Source material:
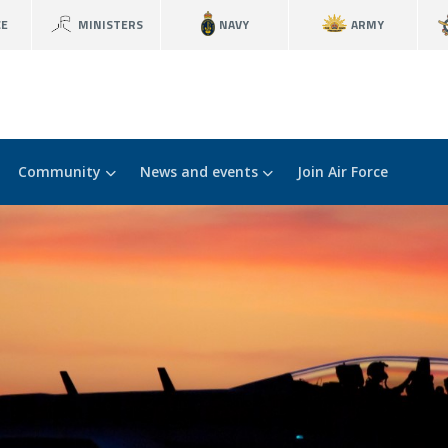
CE
MINISTERS
NAVY
ARMY
Community
News and events
Join Air Force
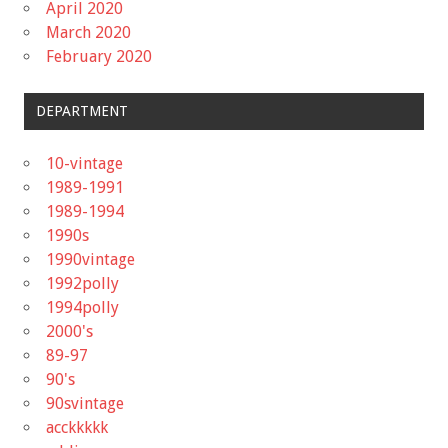
April 2020
March 2020
February 2020
DEPARTMENT
10-vintage
1989-1991
1989-1994
1990s
1990vintage
1992polly
1994polly
2000's
89-97
90's
90svintage
acckkkkk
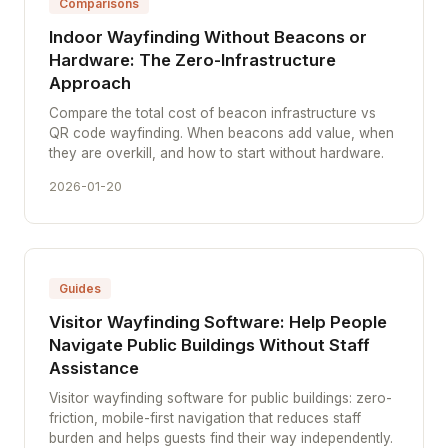
Comparisons
Indoor Wayfinding Without Beacons or
Hardware: The Zero-Infrastructure
Approach
Compare the total cost of beacon infrastructure vs
QR code wayfinding. When beacons add value, when
they are overkill, and how to start without hardware.
2026-01-20
Guides
Visitor Wayfinding Software: Help People
Navigate Public Buildings Without Staff
Assistance
Visitor wayfinding software for public buildings: zero-
friction, mobile-first navigation that reduces staff
burden and helps guests find their way independently.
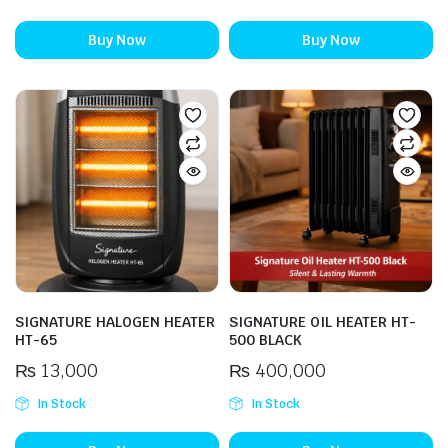
Buy Now
Buy Now
SIGNATURE HALOGEN HEATER
SIGNATURE OIL HEATER HT-
HT-65
500 BLACK
₨
13,000
₨
400,000
In Stock
In Stock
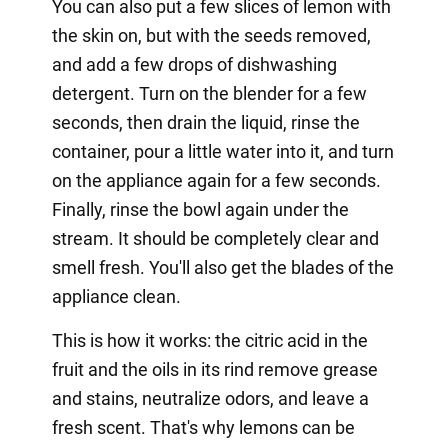
You can also put a few slices of lemon with
the skin on, but with the seeds removed,
and add a few drops of dishwashing
detergent. Turn on the blender for a few
seconds, then drain the liquid, rinse the
container, pour a little water into it, and turn
on the appliance again for a few seconds.
Finally, rinse the bowl again under the
stream. It should be completely clear and
smell fresh. You'll also get the blades of the
appliance clean.
This is how it works: the citric acid in the
fruit and the oils in its rind remove grease
and stains, neutralize odors, and leave a
fresh scent. That's why lemons can be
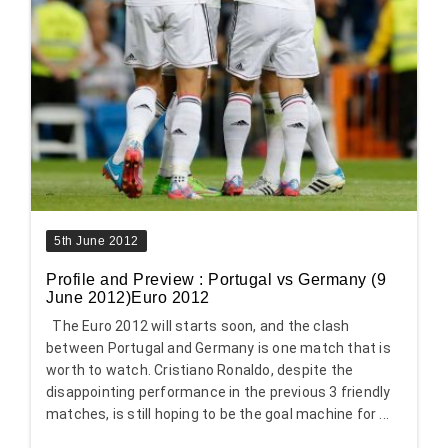
5th June 2012
Profile and Preview : Portugal vs Germany (9
June 2012)Euro 2012
The Euro 2012 will starts soon, and the clash
between Portugal and Germany is one match that is
worth to watch. Cristiano Ronaldo, despite the
disappointing performance in the previous 3 friendly
matches, is still hoping to be the goal machine for ...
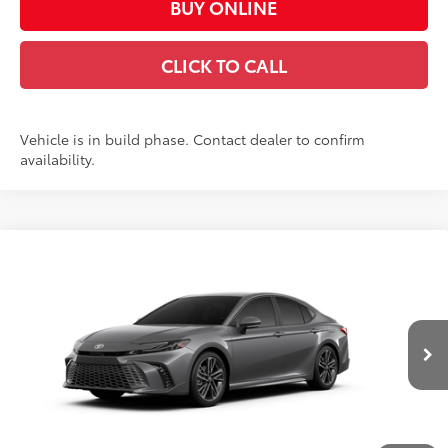
BUY ONLINE
CLICK TO CALL
Vehicle is in build phase. Contact dealer to confirm
availability.
Compare Vehicle
$39,391
2026
Toyota Camry
XSE
CASA PRICE
Price Drop
VIN:
4T1DAACK4TU34E378
Model:
2557
Less
19
Ext.:
Heavy Metal
Int.:
Black Leather Trim
In Production
62
Total SRP
$38,942
Doc Fee:
+$449
Casa Price:
$39,391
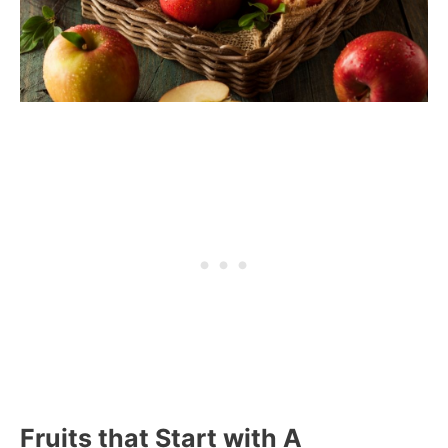
Fruits that Start with A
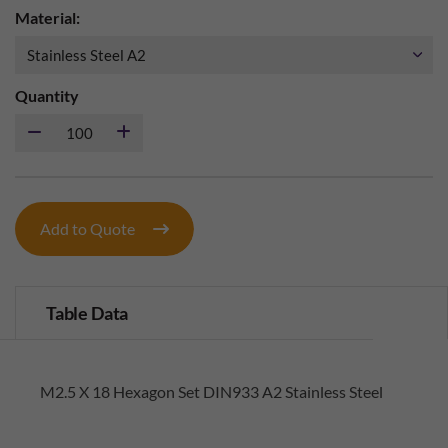
Material:
Quantity
Add to Quote
Table Data
M2.5 X 18 Hexagon Set DIN933 A2 Stainless Steel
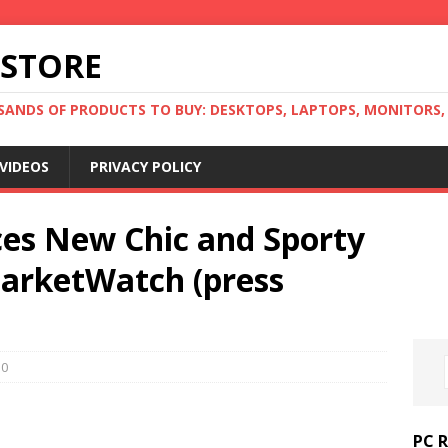
 STORE
ANDS OF PRODUCTS TO BUY: DESKTOPS, LAPTOPS, MONITORS, B
VIDEOS
PRIVACY POLICY
es New Chic and Sporty
MarketWatch (press
0
PC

Work request: The reply must hold every line above exactly as written and none of the pictures.

Written response:
CE
MINISTERS
NAVY
ARMY
Community
News and events
Join Air Force
April 2020
March 2020
February 2020
DEPARTMENT
10-vintage
1989-1991
1989-1994
1990s
1990vintage
1992polly
1994polly
2000's
89-97
90's
90svintage
acckkkkk
Comparisons
Indoor Wayfinding Without Beacons or
Hardware: The Zero-Infrastructure
Approach
Compare the total cost of beacon infrastructure vs
QR code wayfinding. When beacons add value, when
they are overkill, and how to start without hardware.
2026-01-20
Guides
Visitor Wayfinding Software: Help People
Navigate Public Buildings Without Staff
Assistance
Visitor wayfinding software for public buildings: zero-
friction, mobile-first navigation that reduces staff
burden and helps guests find their way independently.
Buy Now
Buy Now
SIGNATURE HALOGEN HEATER
SIGNATURE OIL HEATER HT-
HT-65
500 BLACK
₨
13,000
₨
400,000
In Stock
In Stock
You can also put a few slices of lemon with
the skin on, but with the seeds removed,
and add a few drops of dishwashing
detergent. Turn on the blender for a few
seconds, then drain the liquid, rinse the
container, pour a little water into it, and turn
on the appliance again for a few seconds.
Finally, rinse the bowl again under the
stream. It should be completely clear and
smell fresh. You'll also get the blades of the
appliance clean.
This is how it works: the citric acid in the
fruit and the oils in its rind remove grease
and stains, neutralize odors, and leave a
fresh scent. That's why lemons can be
5th June 2012
Profile and Preview : Portugal vs Germany (9
June 2012)Euro 2012
The Euro 2012 will starts soon, and the clash
between Portugal and Germany is one match that is
worth to watch. Cristiano Ronaldo, despite the
disappointing performance in the previous 3 friendly
matches, is still hoping to be the goal machine for ...
BUY ONLINE
CLICK TO CALL
Vehicle is in build phase. Contact dealer to confirm
availability.
Compare Vehicle
$39,391
2026
Toyota Camry
XSE
CASA PRICE
Price Drop
VIN:
4T1DAACK4TU34E378
Model:
2557
Less
19
Ext.:
Heavy Metal
Int.:
Black Leather Trim
In Production
62
Total SRP
$38,942
Doc Fee:
+$449
Casa Price:
$39,391
Fruits that Start with A
Material:
Quantity
Add to Quote
Table Data
M2.5 X 18 Hexagon Set DIN933 A2 Stainless Steel
 STORE
ANDS OF PRODUCTS TO BUY: DESKTOPS, LAPTOPS, MONITORS, B
VIDEOS
PRIVACY POLICY
es New Chic and Sporty
MarketWatch (press
0
PC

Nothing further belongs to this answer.